The problem> Exactly and only the lines from the one with "17. Adjournment" through the end of the listing are to be transcribed, both ends included.
BEGIN Data block
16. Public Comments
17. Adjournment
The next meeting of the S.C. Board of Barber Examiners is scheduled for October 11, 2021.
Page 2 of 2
END Data block
Solution>
17. Adjournment
The next meeting of the S.C. Board of Barber Examiners is scheduled for October 11, 2021.
Page 2 of 2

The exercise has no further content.